To give the tubing a little slope to drain back to the wall, I wanted the riser to be a little shorter. I marked a second line 1/8" closer to the top elbow. This is NOT my cut line however! You need to account for the amount of tubing in the Shark-Bite fitting. For 1/2" connections the amount of tubing inside the fitting is 7/8", so I marked the cut line 7/8" below the second mark I made. Then I cut it using a tubing cutter and deburred the tubing. You could use a hack saw but I strongly recommend against it. "Hack" being the operative descriptive word, you'll not get a straight perpendicular cut and it will not work right with the Shark-Bite fitting. Get the tubing cutter -- it's cheap, extremely easy to use, and way cleaner.
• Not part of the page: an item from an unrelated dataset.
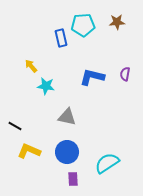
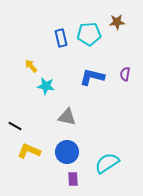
cyan pentagon: moved 6 px right, 9 px down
Now, you have your riser. Turn your recently fit wall fitting slightly counter-clockwise to fit the riser into the Shark-Bite fitting. Make sure it is firmly inserted. Now here's my method ... use the Shark-Bite removal tool to remove the riser. Turn the wall fitting one full turn into the wall, but leave it at about the 11:00 position. Slide your riser back in. Now turn the riser up to 12:00.
Step 3: "Measure" and Add the Horizontal Tube
I knew I wanted the shower head about 25" from the wall. I measured and marked the spot on the ceiling with a tape measure and pencil. You can put the shower head where you feel good about it. I suggest about 1/3 the length of your tub, if it is a typical tub installation. Mine just worked better at 25".
Assemble the drop-ear fitting onto the remaining section of tubing. Take the 'assembly' into the bathroom and hold the drop-ear next to the elbow at the top of the riser. Now mark the tubing where it meets your pencil mark on the ceiling.
Using the same method as on step two, mark 7/8" past your first mark. This is your cut line. Cut with your tubing cutter and debur.
Back into the bathroom, and fit the horizontal assembly into the top elbow of the riser. It will be a little loose, but don't worry about it. Make sure the riser is near vertical, and the horizontal section is perpendicular to the wall. I eyeballed this, as it is not critical if you're off by a bit. Make sure it looks right. Mark the ceiling where the drop-ear fitting holes are. I used the two on the 3:00 and 9:00 position of the fitting. Put your hollow wall anchors of choice into the ceiling, and screw the drop-ear fitting firmly against the ceiling.
Not done yet ... Now, take a tubing clamp and position it about 1/3 of the way from the wall. Mark the position of the holes in the ceiling. Put two more hollow wall anchors in place and screw the tubing clamp snug, but not so tight that it bends the tubing.
With the tubing secured, now take the 1-1/2" black pipe nipple, teflon tape the threads, and thread it into the drop-ear fitting. Use your adjustable pliers to give it one more 1/8 to 1/4 turn past hand tight.
Step 4: Add Your Shower Head
Final step, and not so much to say here ... check the instructions of your shower head. If the female threaded section is plastic, you should not use teflon tape for the joint (plumbers of the universe, unite, and disagree with me if needed). Thread on the shower head to the pipe nipple to hand tight. That's it!
Turn on the water and check for leaks.